Senator Dick Gordon lauded the efforts of both the Department of Health (DOH) and the Philippine Red Cross to close the immunization gap, amid the vaccination scare caused by the controversial anti-dengue vaccine, Dengvaxia.

Gordon, also chairman of the Philippine Red Cross, said the health department is gaining ground to regain the public’s trust in its immunization program amid the measles outbreak affecting different parts of the country.

“The health department is gaining ground to regain the public’s trust in its immunization program.”

“I am glad that through our efforts, both the DOH and the Red Cross, we are narrowing down the vaccination gap, which was made wider by the debacle of the Dengvaxia vaccine. I’m glad that the people’s belief in vaccines is now being restored,” the seasoned legislator said.

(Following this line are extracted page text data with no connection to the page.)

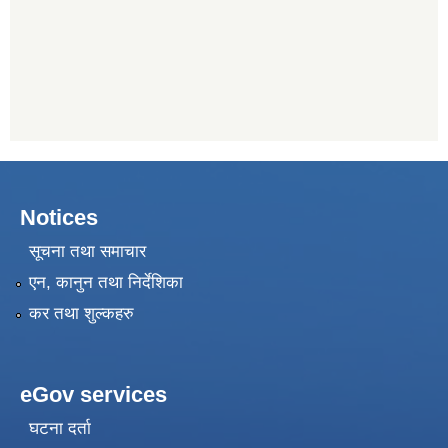
Notices
सूचना तथा समाचार
एन, कानुन तथा निर्देशिका
कर तथा शुल्कहरु
eGov services
घटना दर्ता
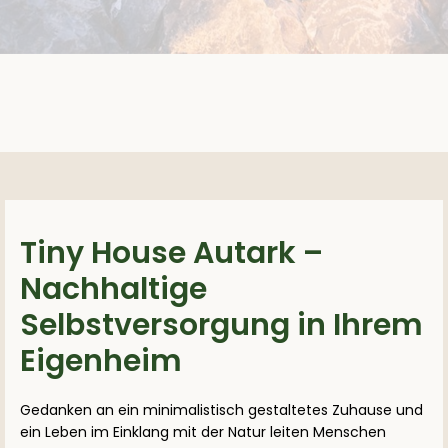
Tiny House Autark –
Nachhaltige
Selbstversorgung in Ihrem
Eigenheim
Gedanken an ein minimalistisch gestaltetes Zuhause und
ein Leben im Einklang mit der Natur leiten Menschen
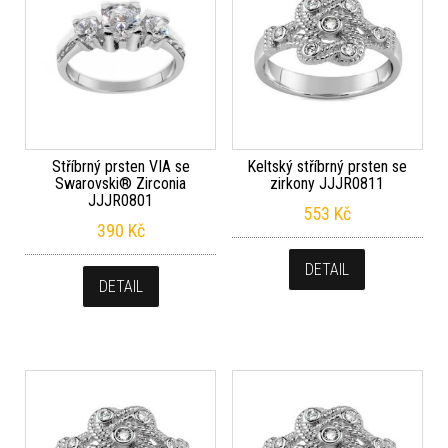
Stříbrný prsten VIA se
Keltský stříbrný prsten se
Swarovski® Zirconia
zirkony JJJR0811
JJJR0801
553
Kč
390
Kč
DETAIL
DETAIL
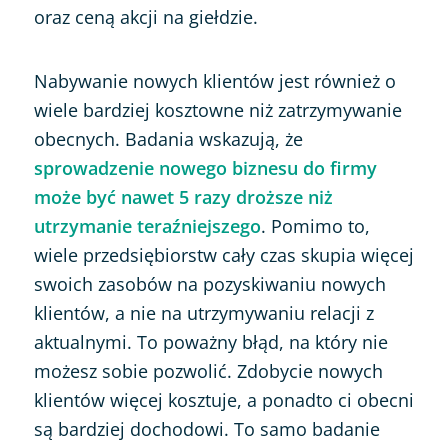
oraz ceną akcji na giełdzie.
Nabywanie nowych klientów jest również o
wiele bardziej kosztowne niż zatrzymywanie
obecnych. Badania wskazują, że
sprowadzenie nowego biznesu do firmy
może być nawet 5 razy droższe niż
utrzymanie teraźniejszego
. Pomimo to,
wiele przedsiębiorstw cały czas skupia więcej
swoich zasobów na pozyskiwaniu nowych
klientów, a nie na utrzymywaniu relacji z
aktualnymi. To poważny błąd, na który nie
możesz sobie pozwolić. Zdobycie nowych
klientów więcej kosztuje, a ponadto ci obecni
są bardziej dochodowi. To samo badanie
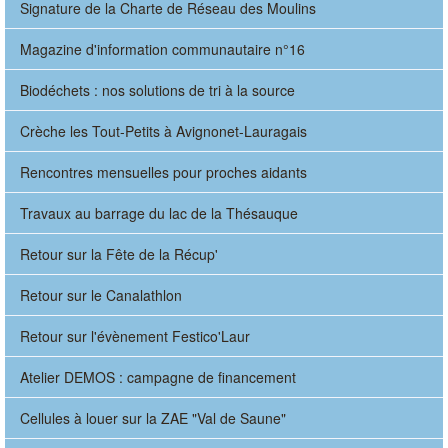
Signature de la Charte de Réseau des Moulins
Magazine d'information communautaire n°16
Biodéchets : nos solutions de tri à la source
Crèche les Tout-Petits à Avignonet-Lauragais
Rencontres mensuelles pour proches aidants
Travaux au barrage du lac de la Thésauque
Retour sur la Fête de la Récup'
Retour sur le Canalathlon
Retour sur l'évènement Festico'Laur
Atelier DEMOS : campagne de financement
Cellules à louer sur la ZAE "Val de Saune"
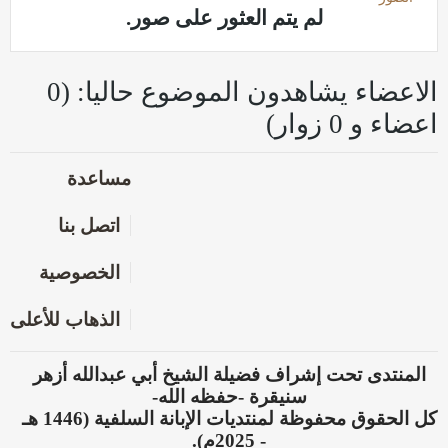
لم يتم العثور على صور.
الاعضاء يشاهدون الموضوع حاليا: (0
اعضاء و 0 زوار)
مساعدة
اتصل بنا
الخصوصية
الذهاب للأعلى
المنتدى تحت إشراف فضيلة الشيخ أبي عبدالله أزهر
سنيقرة -حفظه الله-
كل الحقوق محفوظة لمنتديات الإبانة السلفية (1446 هـ
- 2025م).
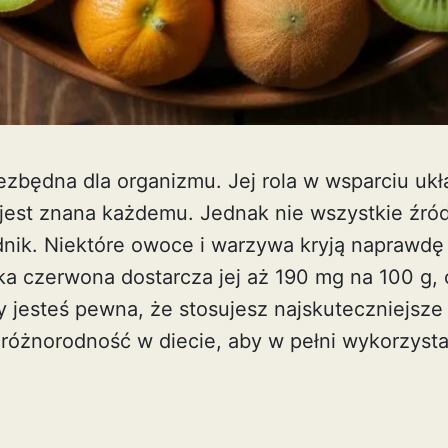
ezbędna dla organizmu. Jej rola w wsparciu uk
est znana każdemu. Jednak nie wszystkie źród
dnik. Niektóre owoce i warzywa kryją naprawdę 
a czerwona dostarcza jej aż 190 mg na 100 g, c
zy jesteś pewna, że stosujesz najskuteczniejsze
różnorodność w diecie, aby w pełni wykorzysta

The veteran lawmaker cited a report that some 9,394 children have been vaccinated from February 16 to March 5 through the community-based vaccination program launched by the Red Cross, in coordination with the DOH.

Data from the DOH Epidemiology Bureau showed that there were 11,459 measles cases recorded in the country between January 1 to February 21 this year.

It reported a total of 189 deaths, with Cavite, Laguna, Batangas, Rizal, and Quezon (Calabarzon region) had the most number of deaths at 61. It was followed by the National Capital Region (NCR) with 52 deaths, Central Luzon with 25 deaths and Eastern Visayas with 16 deaths.

Meanwhile, Health Secretary Francisco Duque III said the department, in coordination with other government agencies, the Philippine Red Cross and other medical societies, is doing its best to bring back birth immunity nationwide to 95 percent.

“So, this is where we are and hopefully we see a reverse of the outbreak trend, but it is not going to happen soon it may probably take another four to six weeks. I think about first week of April,” Duque said.

“Hopefully we see a reverse of the outbreak trend.” 

The health chief added that around 462,000 children, or 30 percent of the population in the National Capital Region, have been vaccinated, saying the vaccination hesitancy level nationwide is slowly going down.